10.2. In the alternative, and without prejudice to its right to terminate under 10.1 above, the Contractor may suspend all or part of the Services if the Client has failed to pay any sum due in accordance with these terms and the Contractor has given the Client seven day’s notice in writing of its intention to suspend. Upon payment of the outstanding amount and interest in accordance with clause 7, the Contractor will resume the Services. The Client shall pay to the Contractor an amount equal to all loss, cost and expense incurred by the Contractor as a result of the suspension.
10.3. Either party may terminate the Agreement with immediate effect in the event of material breach or insolvency of the other party.
11. WARRANTIES
11.2. Upon completion or termination of the Services, the Contractor shall provide the Client with a summary handover report, which may include configuration details, system documentation, access credentials, and other relevant information required for the ongoing use and maintenance of the installed systems. The Contractor shall not retain administrative access unless otherwise agreed in writing. Any further support beyond the handover will be subject to a separate agreement.
11.1. All equipment and materials supplied by or on behalf of the Contractor for the Services is guaranteed for one year following completion of the Services. In the event of any failure of such equipment or materials within this period will be replaced or repaired by the Contractor, at the Contractor’s discretion, without cost to the Client.
12. CAPACITY / INDEPENDENT CONTRACTOR
12.1. In providing the Services it is expressly agreed that the Contractor is acting as an independent contractor and not as an employee. The Contractor and the Client acknowledge that no partnership, employment or joint venture is created between them.
13. AUTONOMY
13.1. Except as otherwise provided, the Contractor will have full control over working time, methods, and decision making in relation to provision of the Services. The Contractor will work autonomously and not at the direction of the Client.

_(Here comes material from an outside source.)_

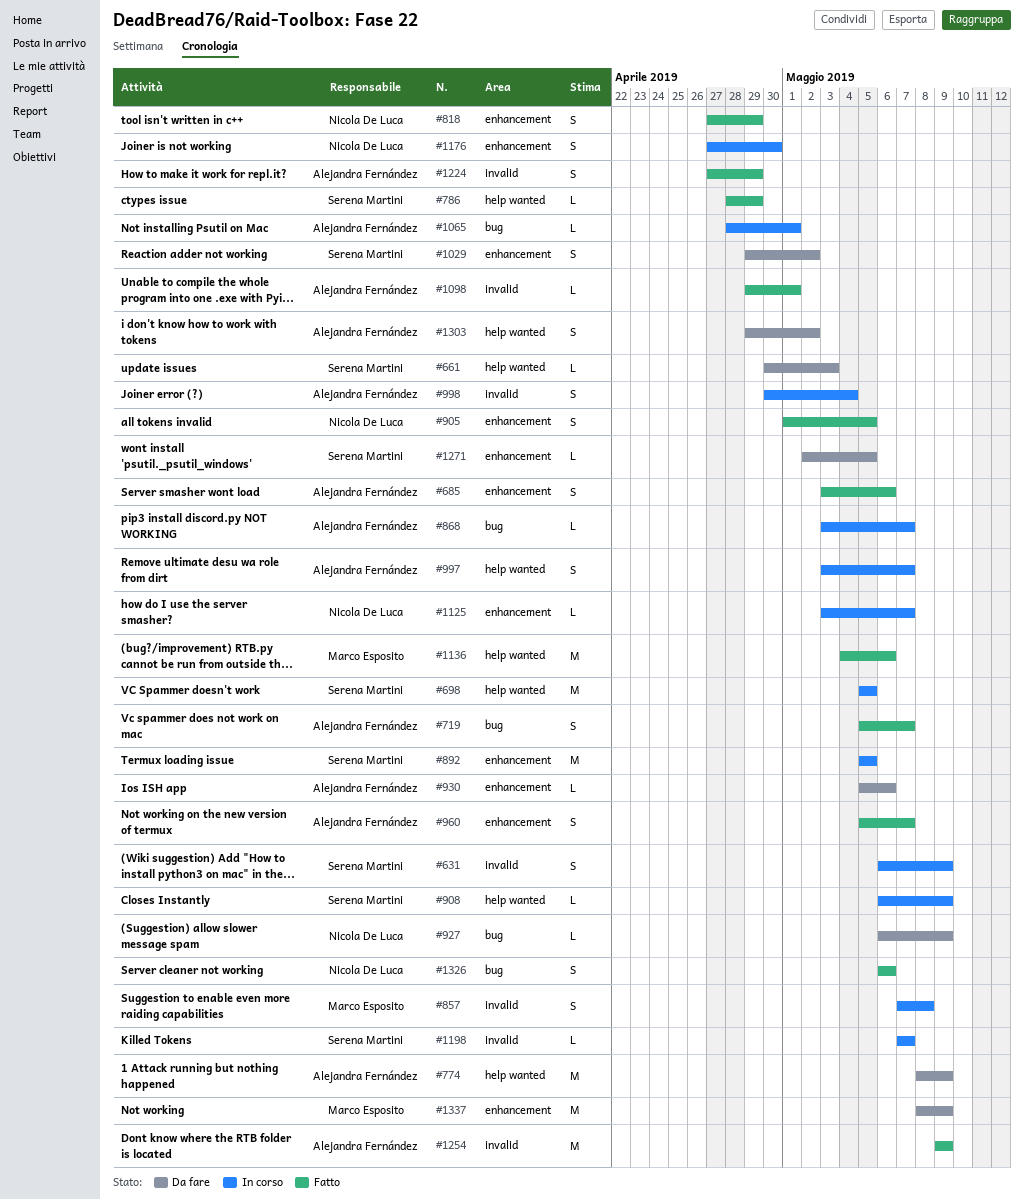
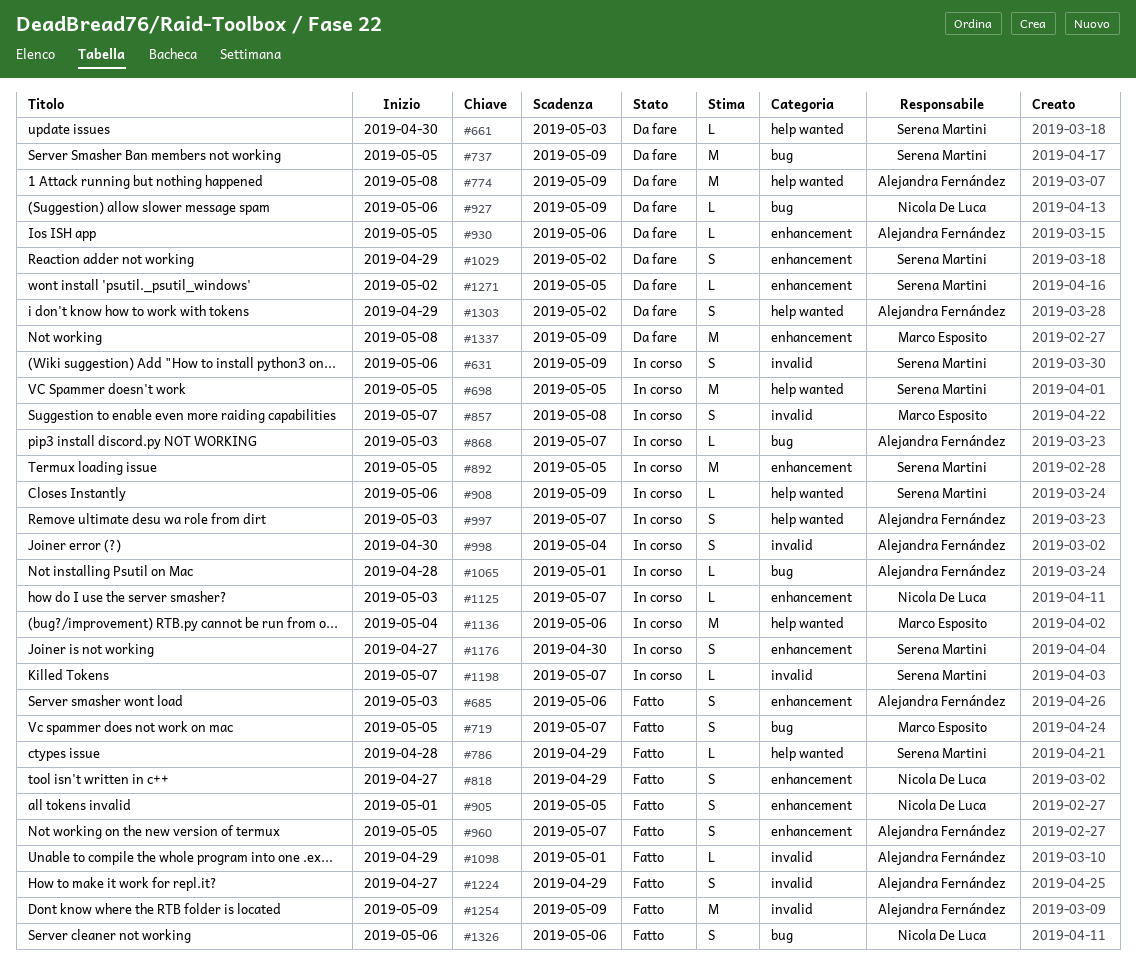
#719, owner: Alejandra Fernández -> Marco Esposito
#737: none -> present
#1136, status: Fatto -> In corso
#1176, owner: Nicola De Luca -> Serena Martini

However, the Contractor will be responsive to the reasonable needs and concerns of the Client.
14. NO EXCLUSIVITY
14.1. The Parties acknowledge that this agreement is non-exclusive and that either Party will be free, during and after the Term, to engage or contract with third parties for the provision of services similar to the Services.
15. CONFIDENTIALITY
15.1. Each party agrees to keep confidential and not disclose to any third party any confidential information received from the other party in relation to the Services without prior written consent, except as required by law.
15.2. The Contractor shall comply with applicable data protection legislation, including the UK General Data Protection Regulation (UK GDPR) and the Data Protection Act 2018. Where the Contractor processes personal data on behalf of the Client, it shall do so solely for the purpose of providing the Services, and shall take appropriate technical and organisational measures to safeguard such data against unauthorised or unlawful processing, accidental loss, destruction, or damage.